**Assigned task:** Swap "Dodávateľ" for "Predávajúci" in the text of all the records below and write that text out again, changing nothing else and leaving out the pictures.

**Supplied information:**
□ □ □ □

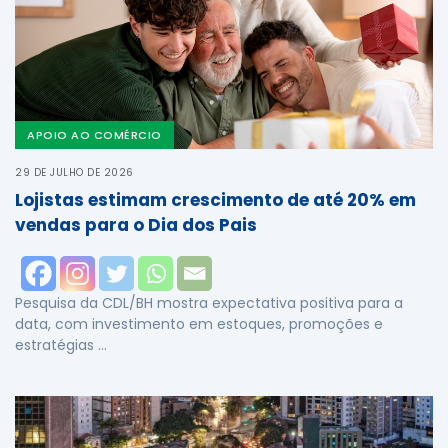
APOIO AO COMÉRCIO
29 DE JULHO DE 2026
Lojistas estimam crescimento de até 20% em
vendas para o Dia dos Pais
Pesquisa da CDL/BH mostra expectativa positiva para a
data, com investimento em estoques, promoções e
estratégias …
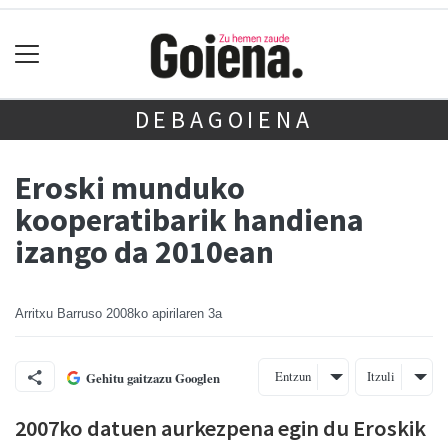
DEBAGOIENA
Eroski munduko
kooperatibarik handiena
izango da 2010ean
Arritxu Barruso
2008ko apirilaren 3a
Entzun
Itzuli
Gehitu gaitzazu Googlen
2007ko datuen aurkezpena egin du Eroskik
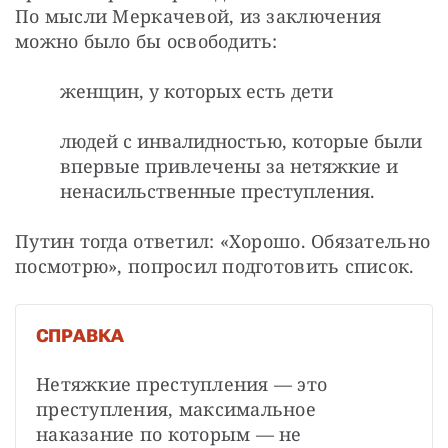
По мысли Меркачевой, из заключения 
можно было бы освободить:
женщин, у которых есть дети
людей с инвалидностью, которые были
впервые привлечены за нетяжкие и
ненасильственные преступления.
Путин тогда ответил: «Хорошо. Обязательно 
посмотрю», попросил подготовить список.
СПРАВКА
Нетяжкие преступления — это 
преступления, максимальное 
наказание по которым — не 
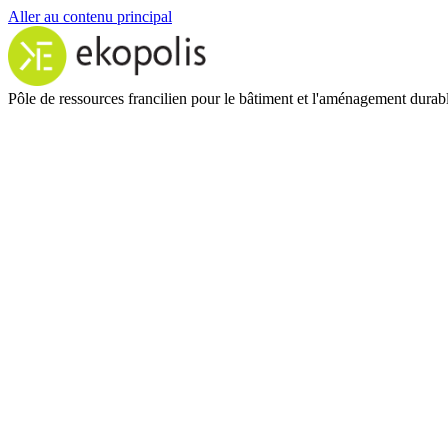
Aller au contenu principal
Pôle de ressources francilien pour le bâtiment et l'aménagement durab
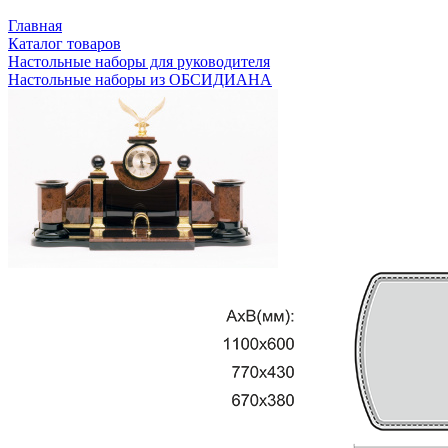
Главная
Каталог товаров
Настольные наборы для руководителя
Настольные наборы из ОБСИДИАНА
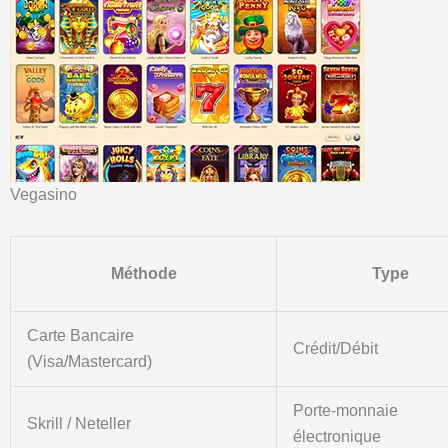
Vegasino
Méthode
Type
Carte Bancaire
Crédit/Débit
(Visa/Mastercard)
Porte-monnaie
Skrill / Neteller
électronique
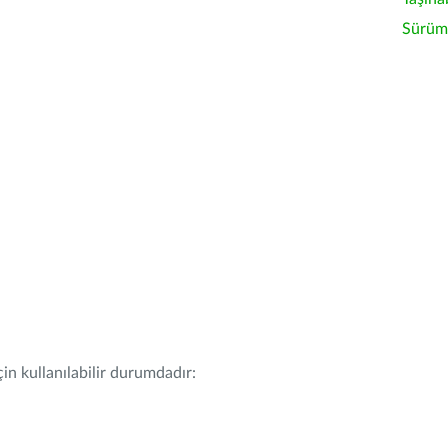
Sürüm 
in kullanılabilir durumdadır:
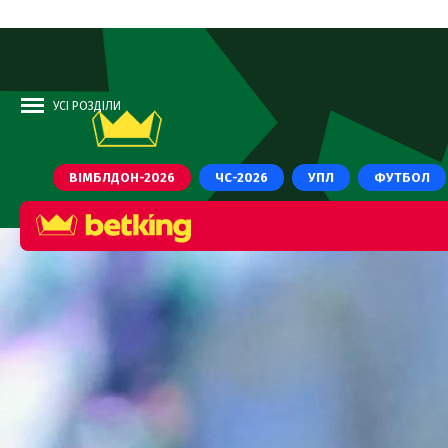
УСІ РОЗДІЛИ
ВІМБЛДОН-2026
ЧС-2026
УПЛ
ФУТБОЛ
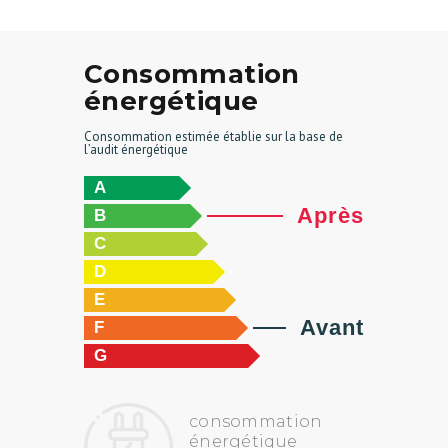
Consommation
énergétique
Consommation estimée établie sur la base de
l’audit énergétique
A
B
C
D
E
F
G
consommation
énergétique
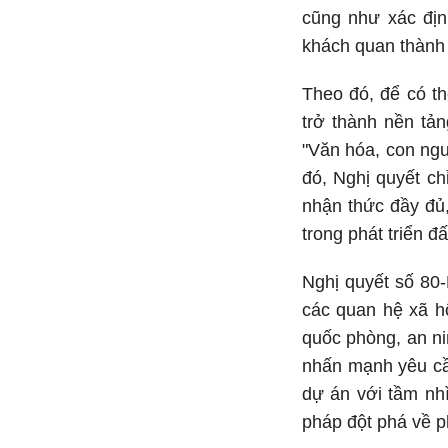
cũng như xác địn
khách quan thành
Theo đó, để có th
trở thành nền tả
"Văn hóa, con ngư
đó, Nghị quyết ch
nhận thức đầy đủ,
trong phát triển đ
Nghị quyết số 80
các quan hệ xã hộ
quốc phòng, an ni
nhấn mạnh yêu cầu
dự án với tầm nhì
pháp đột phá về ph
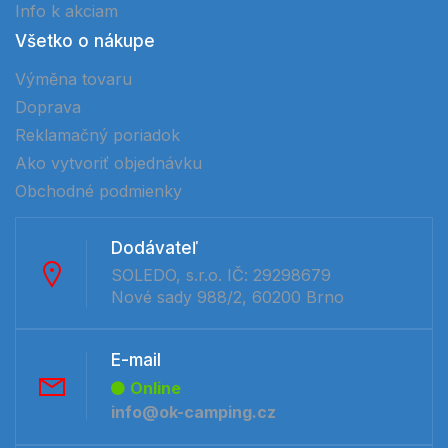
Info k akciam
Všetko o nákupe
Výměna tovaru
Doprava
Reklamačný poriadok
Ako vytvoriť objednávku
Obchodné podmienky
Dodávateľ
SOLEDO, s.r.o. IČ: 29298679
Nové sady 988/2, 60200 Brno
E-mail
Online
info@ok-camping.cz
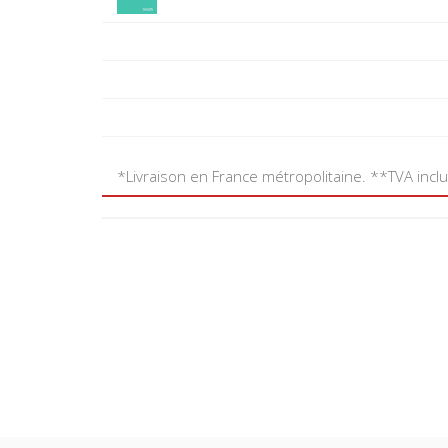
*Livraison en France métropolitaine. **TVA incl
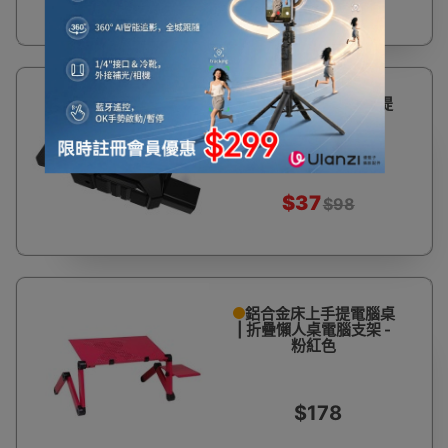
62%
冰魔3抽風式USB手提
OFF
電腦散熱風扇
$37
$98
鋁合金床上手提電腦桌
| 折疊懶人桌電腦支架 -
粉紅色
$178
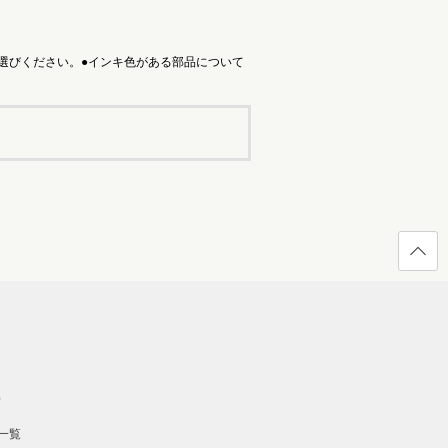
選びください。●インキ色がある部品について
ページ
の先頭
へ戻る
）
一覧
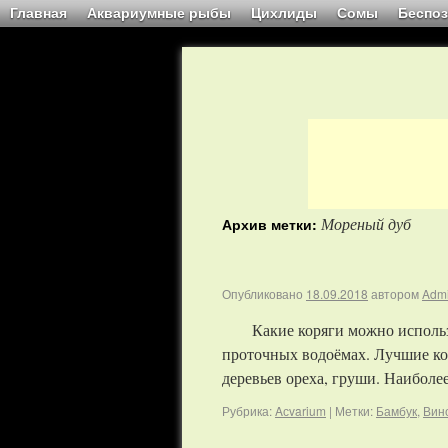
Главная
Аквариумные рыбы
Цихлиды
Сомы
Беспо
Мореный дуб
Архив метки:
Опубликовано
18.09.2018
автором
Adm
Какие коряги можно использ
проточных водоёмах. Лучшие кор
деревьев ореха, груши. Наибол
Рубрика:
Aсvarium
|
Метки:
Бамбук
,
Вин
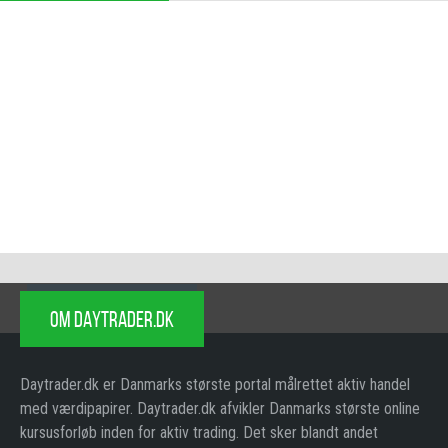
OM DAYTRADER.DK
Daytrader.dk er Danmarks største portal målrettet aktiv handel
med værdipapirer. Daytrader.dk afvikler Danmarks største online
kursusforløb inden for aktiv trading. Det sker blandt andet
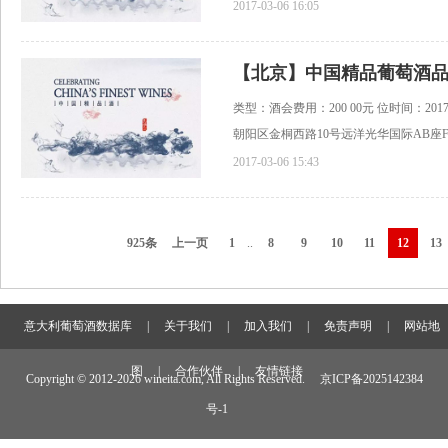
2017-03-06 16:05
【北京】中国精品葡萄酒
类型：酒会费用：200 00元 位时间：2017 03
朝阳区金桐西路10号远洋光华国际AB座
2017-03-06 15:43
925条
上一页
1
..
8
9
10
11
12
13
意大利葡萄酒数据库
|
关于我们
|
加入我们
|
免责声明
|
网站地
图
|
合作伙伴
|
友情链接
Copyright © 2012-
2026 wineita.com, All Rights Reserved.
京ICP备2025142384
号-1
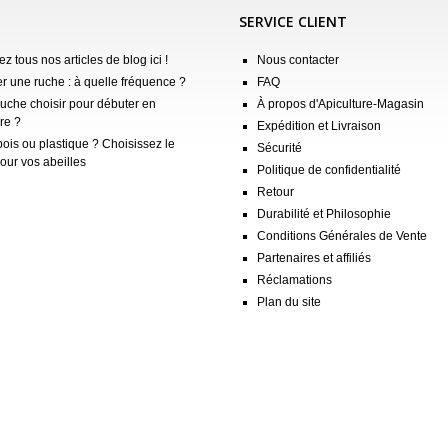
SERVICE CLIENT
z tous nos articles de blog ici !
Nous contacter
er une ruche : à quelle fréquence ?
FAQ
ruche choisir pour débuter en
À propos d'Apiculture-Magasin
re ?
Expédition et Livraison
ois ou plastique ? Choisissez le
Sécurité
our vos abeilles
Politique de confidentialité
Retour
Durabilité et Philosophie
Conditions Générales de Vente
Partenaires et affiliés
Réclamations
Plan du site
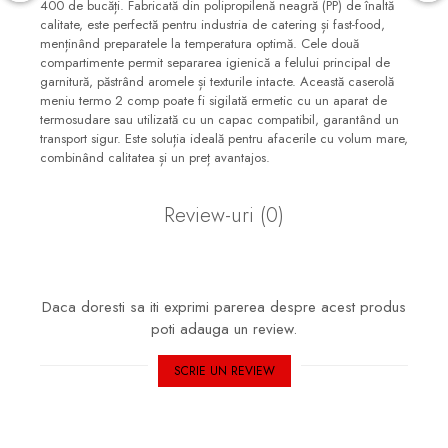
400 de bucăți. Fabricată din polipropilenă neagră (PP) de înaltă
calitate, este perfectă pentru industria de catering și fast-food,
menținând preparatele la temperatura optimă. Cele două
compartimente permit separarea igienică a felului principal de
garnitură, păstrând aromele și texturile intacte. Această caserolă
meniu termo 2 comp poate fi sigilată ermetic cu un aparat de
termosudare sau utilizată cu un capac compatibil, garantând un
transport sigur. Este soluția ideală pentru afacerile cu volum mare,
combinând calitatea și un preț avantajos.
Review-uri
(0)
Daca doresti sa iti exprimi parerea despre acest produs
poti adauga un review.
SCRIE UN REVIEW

□ □ □ □

**Exercise response:**
APOIO AO COMÉRCIO
29 DE JULHO DE 2026
Lojistas estimam crescimento de até 20% em
vendas para o Dia dos Pais
Pesquisa da CDL/BH mostra expectativa positiva para a
data, com investimento em estoques, promoções e
estratégias …
DEBAGOIENA
Eroski munduko
kooperatibarik handiena
izango da 2010ean
Arritxu Barruso
2008ko apirilaren 3a
Entzun
Itzuli
Gehitu gaitzazu Googlen
2007ko datuen aurkezpena egin du Eroskik
По мысли Меркачевой, из заключения 
можно было бы освободить:
женщин, у которых есть дети
людей с инвалидностью, которые были
впервые привлечены за нетяжкие и
ненасильственные преступления.
Путин тогда ответил: «Хорошо. Обязательно 
посмотрю», попросил подготовить список.
СПРАВКА
Нетяжкие преступления — это 
преступления, максимальное 
наказание по которым — не 
Aller au contenu principal
Pôle de ressources francilien pour le bâtiment et l'aménagement durab
Главная
Каталог товаров
Настольные наборы для руководителя
Настольные наборы из ОБСИДИАНА
Vegasino
Méthode
Type
Carte Bancaire
Crédit/Débit
(Visa/Mastercard)
Porte-monnaie
Skrill / Neteller
électronique
Sürüm 
in kullanılabilir durumdadır:
УСІ РОЗДІЛИ
ВІМБЛДОН-2026
ЧС-2026
УПЛ
ФУТБОЛ
Consommation
énergétique
Consommation estimée établie sur la base de
l’audit énergétique
A
B
C
D
E
F
G
consommation
énergétique
cũng như xác địn
khách quan thành
Theo đó, để có th
trở thành nền tả
"Văn hóa, con ngư
đó, Nghị quyết ch
nhận thức đầy đủ,
trong phát triển đ
Nghị quyết số 80
các quan hệ xã hộ
quốc phòng, an ni
nhấn mạnh yêu cầu
dự án với tầm nhì
pháp đột phá về ph
Info k akciam
Všetko o nákupe
Výměna tovaru
Doprava
Reklamačný poriadok
Ako vytvoriť objednávku
Obchodné podmienky
Predávajúci
SOLEDO, s.r.o. IČ: 29298679
Nové sady 988/2, 60200 Brno
E-mail
Online
info@ok-camping.cz
*Livraison en France métropolitaine. **TVA incl
62%
冰魔3抽風式USB手提
OFF
電腦散熱風扇
$37
$98
鋁合金床上手提電腦桌
| 折疊懶人桌電腦支架 -
粉紅色
$178
選びください。●インキ色がある部品について
ページ
の先頭
へ戻る
）
一覧
Главная
Аквариумные рыбы
Цихлиды
Сомы
Беспо
Мореный дуб
Архив метки:
Опубликовано
18.09.2018
автором
Adm
Какие коряги можно использ
проточных водоёмах. Лучшие кор
деревьев ореха, груши. Наибол
Рубрика:
Aсvarium
|
Метки:
Бамбук
,
Вин
OM DAYTRADER.DK
Daytrader.dk er Danmarks største portal målrettet aktiv handel
med værdipapirer. Daytrader.dk afvikler Danmarks største online
kursusforløb inden for aktiv trading. Det sker blandt andet
2017-03-06 16:05
【北京】中国精品葡萄酒
类型：酒会费用：200 00元 位时间：2017 03
朝阳区金桐西路10号远洋光华国际AB座
2017-03-06 15:43
925条
上一页
1
..
8
9
10
11
12
13
意大利葡萄酒数据库
|
关于我们
|
加入我们
|
免责声明
|
网站地
图
|
合作伙伴
|
友情链接
Copyright © 2012-
2026 wineita.com, All Rights Reserved.
京ICP备2025142384
号-1
SERVICE CLIENT
z tous nos articles de blog ici !
Nous contacter
er une ruche : à quelle fréquence ?
FAQ
ruche choisir pour débuter en
À propos d'Apiculture-Magasin
re ?
Expédition et Livraison
ois ou plastique ? Choisissez le
Sécurité
our vos abeilles
Politique de confidentialité
Retour
Durabilité et Philosophie
Conditions Générales de Vente
Partenaires et affiliés
Réclamations
Plan du site
400 de bucăți. Fabricată din polipropilenă neagră (PP) de înaltă
calitate, este perfectă pentru industria de catering și fast-food,
menținând preparatele la temperatura optimă. Cele două
compartimente permit separarea igienică a felului principal de
garnitură, păstrând aromele și texturile intacte. Această caserolă
meniu termo 2 comp poate fi sigilată ermetic cu un aparat de
termosudare sau utilizată cu un capac compatibil, garantând un
transport sigur. Este soluția ideală pentru afacerile cu volum mare,
combinând calitatea și un preț avantajos.
Review-uri
(0)
Daca doresti sa iti exprimi parerea despre acest produs
poti adauga un review.
SCRIE UN REVIEW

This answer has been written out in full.